Seeking to cash in on their numerical advantage, the Staggies made a tactical change with Jonathan Franks replacing Stewart Murdoch just before the half-hour mark.
It came as County gained a foothold with Gordon parrying behind a fizzing 25-yard effort from man of the match Woods but Celtic ended the first half strongly as stand-in skipper Mikael Lustig’s header was repelled by a stretching Fox.
McIntyre’s team, however, completed a stunning turnaround just three minutes into the second half from a set-piece routine executed to absolute perfection.
Woods’ curling corner was nodded back across by captain Andrew Davies for fellow centre-back Quinn to nod home from close range.
Amid the driving Glasgow rain, Celtic’s 10 men offered a meek response and found themselves further adrift just after the hour mark.
Woods was again heavily involved with a driving run and incisive pass for Dutchman Schalk, who took one touch to control before rifling into the roof of the net to spark wild celebrations in the County end.
It prompted some Celtic fans to head for an early exit but – despite the introduction of captain Scott Brown after two months out injured – a stirring comeback was not forthcoming.
The Hoops had a golden opportunity to reduce the arrears yet Griffiths could not add to his 27 goals this season as Fox pulled off a crucial save from the spot after County substitute Brian Graham was harshly adjudged to have handled in the box.

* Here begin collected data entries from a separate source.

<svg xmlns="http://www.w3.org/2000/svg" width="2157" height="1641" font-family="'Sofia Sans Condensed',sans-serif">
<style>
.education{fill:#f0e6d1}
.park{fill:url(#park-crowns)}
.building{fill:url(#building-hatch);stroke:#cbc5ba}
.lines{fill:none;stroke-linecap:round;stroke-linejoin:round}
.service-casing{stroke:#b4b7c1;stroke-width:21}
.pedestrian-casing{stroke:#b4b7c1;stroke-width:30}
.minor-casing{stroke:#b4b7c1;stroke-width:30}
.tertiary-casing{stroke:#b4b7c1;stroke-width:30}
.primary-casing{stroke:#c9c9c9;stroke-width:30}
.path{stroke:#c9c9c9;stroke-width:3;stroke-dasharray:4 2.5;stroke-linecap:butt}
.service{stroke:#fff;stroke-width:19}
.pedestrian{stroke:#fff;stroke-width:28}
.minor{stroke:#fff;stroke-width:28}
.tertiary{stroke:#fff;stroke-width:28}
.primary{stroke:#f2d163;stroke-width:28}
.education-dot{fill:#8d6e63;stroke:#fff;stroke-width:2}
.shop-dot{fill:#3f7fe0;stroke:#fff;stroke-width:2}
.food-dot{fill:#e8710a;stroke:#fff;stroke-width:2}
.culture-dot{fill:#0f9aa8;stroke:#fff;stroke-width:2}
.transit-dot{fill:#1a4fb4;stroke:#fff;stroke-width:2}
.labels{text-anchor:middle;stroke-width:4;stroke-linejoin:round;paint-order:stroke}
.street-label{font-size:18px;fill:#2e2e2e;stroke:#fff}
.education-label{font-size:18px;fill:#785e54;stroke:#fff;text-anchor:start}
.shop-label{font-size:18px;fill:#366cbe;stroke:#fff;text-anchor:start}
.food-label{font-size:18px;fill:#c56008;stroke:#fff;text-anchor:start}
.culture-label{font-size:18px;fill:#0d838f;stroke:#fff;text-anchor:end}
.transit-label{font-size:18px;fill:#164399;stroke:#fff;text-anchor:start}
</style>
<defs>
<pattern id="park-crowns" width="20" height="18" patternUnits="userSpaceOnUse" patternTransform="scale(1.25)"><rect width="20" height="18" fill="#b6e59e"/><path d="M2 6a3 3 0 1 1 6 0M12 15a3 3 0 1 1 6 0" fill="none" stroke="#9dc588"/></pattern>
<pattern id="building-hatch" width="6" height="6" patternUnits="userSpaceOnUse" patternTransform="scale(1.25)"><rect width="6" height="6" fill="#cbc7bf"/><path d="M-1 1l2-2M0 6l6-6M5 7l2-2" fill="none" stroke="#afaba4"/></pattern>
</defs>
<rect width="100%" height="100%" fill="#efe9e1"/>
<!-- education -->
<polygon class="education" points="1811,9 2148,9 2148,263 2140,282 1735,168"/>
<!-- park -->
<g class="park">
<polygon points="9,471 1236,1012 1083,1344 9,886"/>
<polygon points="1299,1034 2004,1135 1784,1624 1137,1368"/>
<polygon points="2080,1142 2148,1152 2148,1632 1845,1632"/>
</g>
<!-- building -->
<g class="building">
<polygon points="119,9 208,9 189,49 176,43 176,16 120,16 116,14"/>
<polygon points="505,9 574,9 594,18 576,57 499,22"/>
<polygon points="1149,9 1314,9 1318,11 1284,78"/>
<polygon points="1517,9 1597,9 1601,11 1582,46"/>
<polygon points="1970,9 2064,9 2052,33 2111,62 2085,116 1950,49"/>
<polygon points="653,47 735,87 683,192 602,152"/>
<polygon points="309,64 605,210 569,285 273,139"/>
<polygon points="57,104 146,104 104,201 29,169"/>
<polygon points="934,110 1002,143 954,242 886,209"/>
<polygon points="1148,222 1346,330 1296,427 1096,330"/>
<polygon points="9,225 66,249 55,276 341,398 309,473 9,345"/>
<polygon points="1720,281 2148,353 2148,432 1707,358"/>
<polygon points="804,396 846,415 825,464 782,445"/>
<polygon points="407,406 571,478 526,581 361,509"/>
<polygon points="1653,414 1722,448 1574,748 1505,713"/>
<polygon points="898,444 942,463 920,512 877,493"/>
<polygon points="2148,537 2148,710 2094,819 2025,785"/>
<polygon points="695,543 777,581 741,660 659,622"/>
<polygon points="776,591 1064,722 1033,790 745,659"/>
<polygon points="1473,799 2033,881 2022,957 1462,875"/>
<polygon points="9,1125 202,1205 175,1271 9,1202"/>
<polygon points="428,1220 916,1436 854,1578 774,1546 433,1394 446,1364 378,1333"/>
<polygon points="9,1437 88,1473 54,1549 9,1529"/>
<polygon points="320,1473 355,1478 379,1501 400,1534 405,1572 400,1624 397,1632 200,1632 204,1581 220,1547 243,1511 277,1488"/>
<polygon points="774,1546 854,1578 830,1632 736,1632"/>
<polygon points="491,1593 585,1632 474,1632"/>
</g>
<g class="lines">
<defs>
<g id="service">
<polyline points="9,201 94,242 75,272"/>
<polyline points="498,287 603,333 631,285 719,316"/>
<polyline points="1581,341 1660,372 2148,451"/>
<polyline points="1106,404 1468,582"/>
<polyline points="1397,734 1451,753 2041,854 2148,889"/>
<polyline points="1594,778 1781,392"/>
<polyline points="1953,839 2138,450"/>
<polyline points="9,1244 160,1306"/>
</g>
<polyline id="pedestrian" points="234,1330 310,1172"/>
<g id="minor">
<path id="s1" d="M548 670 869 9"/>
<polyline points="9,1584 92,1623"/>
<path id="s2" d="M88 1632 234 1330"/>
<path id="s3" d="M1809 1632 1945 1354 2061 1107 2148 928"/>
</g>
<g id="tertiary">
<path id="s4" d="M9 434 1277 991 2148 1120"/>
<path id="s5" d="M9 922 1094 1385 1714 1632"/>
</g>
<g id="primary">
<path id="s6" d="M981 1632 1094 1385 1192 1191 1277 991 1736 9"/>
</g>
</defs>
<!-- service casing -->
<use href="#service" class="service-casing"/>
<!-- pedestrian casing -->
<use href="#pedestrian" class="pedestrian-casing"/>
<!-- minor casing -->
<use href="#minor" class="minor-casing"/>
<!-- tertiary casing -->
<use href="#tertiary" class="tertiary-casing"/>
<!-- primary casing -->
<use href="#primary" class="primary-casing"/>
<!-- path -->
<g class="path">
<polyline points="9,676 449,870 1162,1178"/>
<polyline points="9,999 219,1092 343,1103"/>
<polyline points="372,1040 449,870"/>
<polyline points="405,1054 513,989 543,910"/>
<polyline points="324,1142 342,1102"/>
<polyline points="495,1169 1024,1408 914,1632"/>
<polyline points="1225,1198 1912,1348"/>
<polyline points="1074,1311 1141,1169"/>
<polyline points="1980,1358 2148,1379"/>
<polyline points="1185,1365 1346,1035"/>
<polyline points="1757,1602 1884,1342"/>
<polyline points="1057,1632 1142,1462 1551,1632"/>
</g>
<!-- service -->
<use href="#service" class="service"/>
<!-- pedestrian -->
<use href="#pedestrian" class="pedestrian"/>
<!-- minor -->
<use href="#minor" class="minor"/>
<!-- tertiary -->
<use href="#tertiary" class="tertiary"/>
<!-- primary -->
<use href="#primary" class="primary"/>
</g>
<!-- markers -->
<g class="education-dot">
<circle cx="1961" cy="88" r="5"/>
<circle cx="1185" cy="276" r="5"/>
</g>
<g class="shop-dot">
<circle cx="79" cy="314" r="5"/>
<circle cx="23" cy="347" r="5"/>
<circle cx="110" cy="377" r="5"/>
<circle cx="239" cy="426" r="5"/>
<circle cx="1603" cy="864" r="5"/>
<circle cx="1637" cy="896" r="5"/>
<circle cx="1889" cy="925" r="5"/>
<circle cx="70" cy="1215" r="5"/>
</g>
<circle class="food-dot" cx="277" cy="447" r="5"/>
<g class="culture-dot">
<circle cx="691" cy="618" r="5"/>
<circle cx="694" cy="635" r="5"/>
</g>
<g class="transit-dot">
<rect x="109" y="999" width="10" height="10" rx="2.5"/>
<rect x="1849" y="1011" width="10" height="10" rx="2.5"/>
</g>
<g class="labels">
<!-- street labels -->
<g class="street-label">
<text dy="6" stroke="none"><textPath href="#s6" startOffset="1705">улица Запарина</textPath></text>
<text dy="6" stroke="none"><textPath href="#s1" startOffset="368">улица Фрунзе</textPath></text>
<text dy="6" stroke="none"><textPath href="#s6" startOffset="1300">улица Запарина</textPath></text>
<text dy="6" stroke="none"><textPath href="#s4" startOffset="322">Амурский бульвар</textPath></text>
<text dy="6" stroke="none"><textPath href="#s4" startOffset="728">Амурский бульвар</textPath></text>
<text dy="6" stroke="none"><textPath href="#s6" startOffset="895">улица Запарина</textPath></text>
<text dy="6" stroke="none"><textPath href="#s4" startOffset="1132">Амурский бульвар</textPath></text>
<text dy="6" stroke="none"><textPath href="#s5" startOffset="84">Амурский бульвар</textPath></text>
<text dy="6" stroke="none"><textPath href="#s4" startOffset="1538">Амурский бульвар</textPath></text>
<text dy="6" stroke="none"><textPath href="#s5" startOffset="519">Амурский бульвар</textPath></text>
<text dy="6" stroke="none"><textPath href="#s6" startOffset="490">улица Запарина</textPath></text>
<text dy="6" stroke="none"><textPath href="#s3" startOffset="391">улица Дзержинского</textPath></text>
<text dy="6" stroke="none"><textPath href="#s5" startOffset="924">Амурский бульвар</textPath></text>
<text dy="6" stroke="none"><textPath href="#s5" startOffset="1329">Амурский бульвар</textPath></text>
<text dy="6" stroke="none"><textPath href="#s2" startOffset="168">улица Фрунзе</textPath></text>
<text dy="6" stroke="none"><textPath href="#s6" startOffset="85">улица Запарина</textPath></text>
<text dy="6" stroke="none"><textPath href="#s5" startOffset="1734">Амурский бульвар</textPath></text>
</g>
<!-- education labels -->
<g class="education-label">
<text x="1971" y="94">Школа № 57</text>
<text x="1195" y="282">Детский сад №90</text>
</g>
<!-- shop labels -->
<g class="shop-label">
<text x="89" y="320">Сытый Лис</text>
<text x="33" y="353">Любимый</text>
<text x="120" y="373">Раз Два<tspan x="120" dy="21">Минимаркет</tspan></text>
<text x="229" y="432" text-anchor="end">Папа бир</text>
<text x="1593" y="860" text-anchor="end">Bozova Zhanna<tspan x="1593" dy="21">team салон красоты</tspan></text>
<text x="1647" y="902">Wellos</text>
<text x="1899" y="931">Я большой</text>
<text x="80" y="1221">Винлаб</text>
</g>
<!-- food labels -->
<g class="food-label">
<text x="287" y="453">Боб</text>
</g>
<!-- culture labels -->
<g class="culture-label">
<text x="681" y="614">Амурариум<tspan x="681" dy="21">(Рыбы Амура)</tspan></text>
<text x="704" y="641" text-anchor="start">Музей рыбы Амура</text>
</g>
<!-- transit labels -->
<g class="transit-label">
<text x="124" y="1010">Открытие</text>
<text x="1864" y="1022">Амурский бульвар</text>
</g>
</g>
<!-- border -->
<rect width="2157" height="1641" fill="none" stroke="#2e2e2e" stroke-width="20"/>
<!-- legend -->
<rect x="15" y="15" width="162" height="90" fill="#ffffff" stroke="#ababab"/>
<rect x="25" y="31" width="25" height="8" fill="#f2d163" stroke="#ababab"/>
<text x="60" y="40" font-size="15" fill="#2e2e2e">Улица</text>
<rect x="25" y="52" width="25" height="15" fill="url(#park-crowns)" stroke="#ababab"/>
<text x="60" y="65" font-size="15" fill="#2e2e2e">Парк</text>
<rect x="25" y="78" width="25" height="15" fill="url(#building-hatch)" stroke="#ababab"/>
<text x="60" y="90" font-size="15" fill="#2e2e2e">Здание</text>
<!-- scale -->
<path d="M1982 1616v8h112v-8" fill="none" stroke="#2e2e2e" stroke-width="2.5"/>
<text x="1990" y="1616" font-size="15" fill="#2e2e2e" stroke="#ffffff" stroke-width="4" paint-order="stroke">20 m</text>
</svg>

Fox also had to react well to shovel another Griffiths effort over the crossbar, which had taken a slight deflection off the boot of Davies.

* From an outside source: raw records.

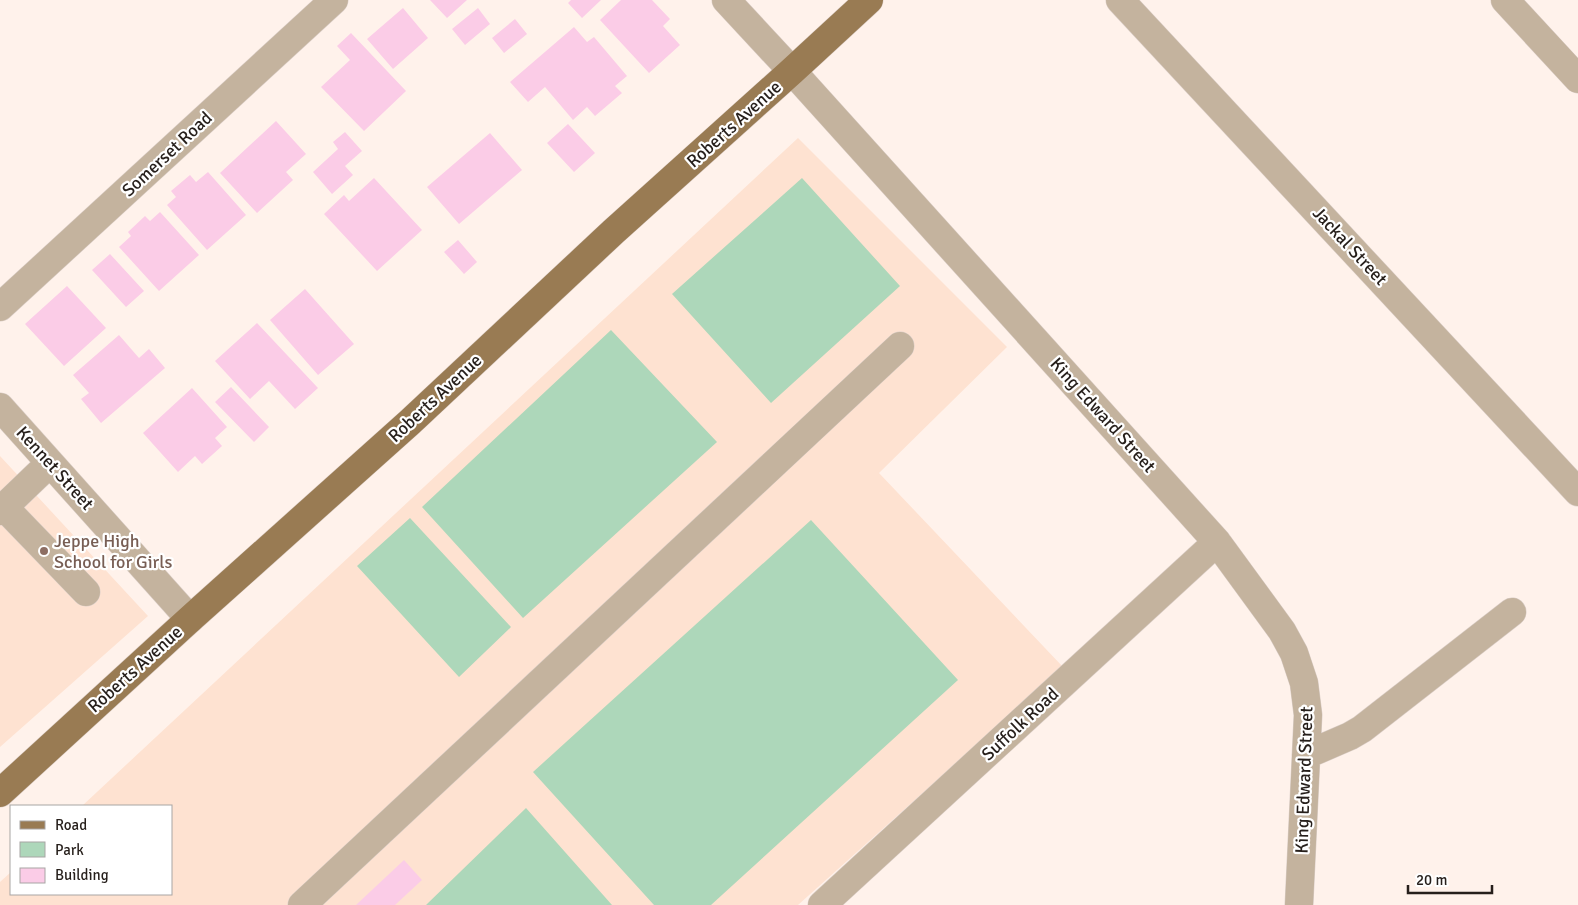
<svg xmlns="http://www.w3.org/2000/svg" width="1578" height="905" font-family="Signika,sans-serif">
	<style>
		.built { fill: #fee2d1 }
		.green { fill: #add7ba }
		.building { fill: #fbcce7 }
		.lines { fill: none; stroke-linecap: round; stroke-linejoin: round }
		.minor-casing { stroke: #dcd0ca; stroke-width: 29 }
		.major-casing { stroke: #dcd0ca; stroke-width: 29 }
		.minor { stroke: #c4b39e; stroke-width: 28 }
		.major { stroke: #997b53; stroke-width: 28 }
		.education-dot { fill: #8d6e63; stroke: #fff; stroke-width: 2 }
		.labels { text-anchor: middle; stroke-width: 4.5; stroke-linejoin: round; paint-order: stroke }
		.street-label { font-size: 18px; fill: #261f1b; stroke: #fff }
		.education-label { font-size: 18px; fill: #785e54; stroke: #fff; text-anchor: start }
	</style>
	<rect width="100%" height="100%" fill="#fff2eb"/>
	<path class="built" d="M798 138 1007 347 879 473 1063 667 798 905H0V882L11 872V894H171V806H82Z
		M0 456 148 616 0 747Z"/>
	<path class="green" d="M802 178 900 286 771 403 672 294Z
		M611 330 717 442 523 618 422 507Z
		M410 518 511 627 459 677 357 566Z
		M811 520 958 680 711 905H654L533 772Z
		M526 808 612 905H426Z"/>
	<path class="building" d="M430 0H467L447 18Z
		M571 0H601L582 18 568 3Z
		M621 0H652L670 19 663 26 680 45 649 73 600 20Z
		M403 8 428 38 393 69 367 39Z
		M478 8 490 24 465 45 452 29Z
		M515 19 527 34 504 53 492 38Z
		M574 27 587 42 594 37 627 76 615 86 622 93 595 116 587 107 573 120 545 87 528 102 510 82Z
		M351 33 406 91 364 131 321 87 350 60 337 46Z
		M276 121 306 154 286 172 293 180 257 213 220 173Z
		M568 124 595 153 574 172 547 143Z
		M345 132 362 151 345 166 353 175 332 194 313 172 338 149 333 142Z
		M490 133 522 170 459 224 427 187Z
		M208 172 246 215 207 250 167 205 176 197 171 191 190 175 196 182Z
		M374 178 422 230 377 271 324 214 344 195 349 201Z
		M160 212 199 255 159 291 119 247 131 236 128 232 145 216 150 221Z
		M458 240 477 262 464 274 444 252Z
		M110 254 144 291 126 307 92 270Z
		M67 286 106 328 64 366 25 324Z
		M305 289 354 344 318 375 270 320Z
		M257 323 318 388 295 409 269 381 250 399 215 361Z
		M119 335 139 358 149 349 165 368 101 423 81 399 89 393 73 375Z
		M231 387 269 427 254 442 215 402Z
		M192 388 227 427 215 438 222 446 202 464 195 456 178 472 143 433Z
		M404 860 422 880 395 905H356Z"/>
	<g class="lines">
		<g class="minor-casing">
			<path id="minor" d="M726 0 792 71 1217 542 1282 631 1294 653 1304 683 1308 715 1299 905
				M1120 0 1578 492
				M1505 0 1578 79
				M0 307 334 0
				M0 407 190 619
				M4 507 86 592
				M0 511 50 463
				M1306 755 1350 736 1362 729 1512 612
				M302 905 900 346
				M822 905 1217 542"/>
		</g>
		<g class="major-casing">
			<path id="major" d="M0 793 190 619 410 422 613 232 792 71 869 0"/>
		</g>
		<use href="#minor" class="minor"/>
		<use href="#major" class="major"/>
	</g>
	<circle class="education-dot" cx="44" cy="551" r="5"/>
	<g class="labels">
		<g class="street-label">
			<text transform="translate(734 124) rotate(-42)" y="6">Roberts Avenue</text>
			<text transform="translate(167 154) rotate(-43)" y="6">Somerset Road</text>
			<text transform="translate(1350 246) rotate(47)" y="6">Jackal Street</text>
			<text transform="translate(435 398) rotate(-43)" y="6">Roberts Avenue</text>
			<text transform="translate(1103 415) rotate(48)" y="6">King Edward Street</text>
			<text transform="translate(55 468) rotate(48)" y="6">Kennet Street</text>
			<text transform="translate(135 669) rotate(-42)" y="6">Roberts Avenue</text>
			<text transform="translate(1020 724) rotate(-43)" y="6">Suffolk Road</text>
			<text transform="translate(1304 780) rotate(-88)" y="6">King Edward Street</text>
		</g>
		<g class="education-label">
			<text x="54" y="547">Jeppe High<tspan x="54" dy="21">School for Girls</tspan></text>
		</g>
	</g>
	<rect x="10" y="805" width="162" height="90" fill="#ffffff" stroke="#a8a5a4"/>
	<rect x="20" y="821" width="25" height="8" fill="#997b53" stroke="#a8a5a4"/>
	<text x="55" y="830" font-size="15" fill="#261f1b">Road</text>
	<rect x="20" y="842" width="25" height="15" fill="#add7ba" stroke="#a8a5a4"/>
	<text x="55" y="855" font-size="15" fill="#261f1b">Park</text>
	<rect x="20" y="868" width="25" height="15" fill="#fbcce7" stroke="#a8a5a4"/>
	<text x="55" y="880" font-size="15" fill="#261f1b">Building</text>
	<path d="M1408 885v8h84v-8" fill="none" stroke="#261f1b" stroke-width="2.5"/>
	<text x="1416" y="885" font-size="15" fill="#261f1b" stroke="#ffffff" stroke-width="4" paint-order="stroke">20 m</text>
</svg>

At the other end, Irvine almost made it more convincing for County when his well-struck volley was beaten away by Gordon from Michael Gardyne’s cross.
The Staggies defended their two-goal cushion resolutely to close out a famous win in their first-ever League Cup semi-final.
For 15-time winners Celtic, it was another sobering experience at the national stadium where their defensive vulnerability was magnified – and Deila’s future will again be on the agenda as the latest dream of a third clean sweep in their history was popped.
Substitutes: Franks (on for Murdoch 28′), Graham (on for Schalk 71′) and Boyce (on for Gardyne 83′).
Substitutes: Sviatchenko (on for McGregor 14′), Brown (on for Bitton 67′) and Forrest (on for Armstrong 79′).
Not used: Bailly (GK), Izaguirre, Nesbitt, Ciftci.
Booked: Gordon (49′), Lustig (58′), Johansen (90+3′)
Sent-off: Ambrose (13′)
Goals: Mackay-Steven (1′)
Missed penalty: Griffiths (77′)
Referee: Craig Thomson (Scotland) – 7/10 Assistants: Joseph Lawson and Gary Hilland Fourth Official: Greg Aitken
“It’s a fantastic achievement for the club and I am really pleased for the chairman as he has done so much for the club down the years. We were determined to give him a second trip to a national final. We thought the way it started it was going to be a long afternoon for us.
“We set up to be stiff and that was anything but stiff. We had to hang in and it was a matter of bottle. We had a bit of luck and getting the penalty got us back into it. But Celtic are a great team and Scott Fox made some incredible saves. It should be a great day in the final.”
“We had everything in our hands but the red card changed everything. 80 minutes with 10 men makes it hard for us. I haven’t talked to Efe about it [the red card] but he’s very disappointed. That’s how football is.
“In the end it’s my responsibility and I’m very disappointed today. All the players are too but what’s done is done. In three days we go into a very important game and we have to look forward to that.”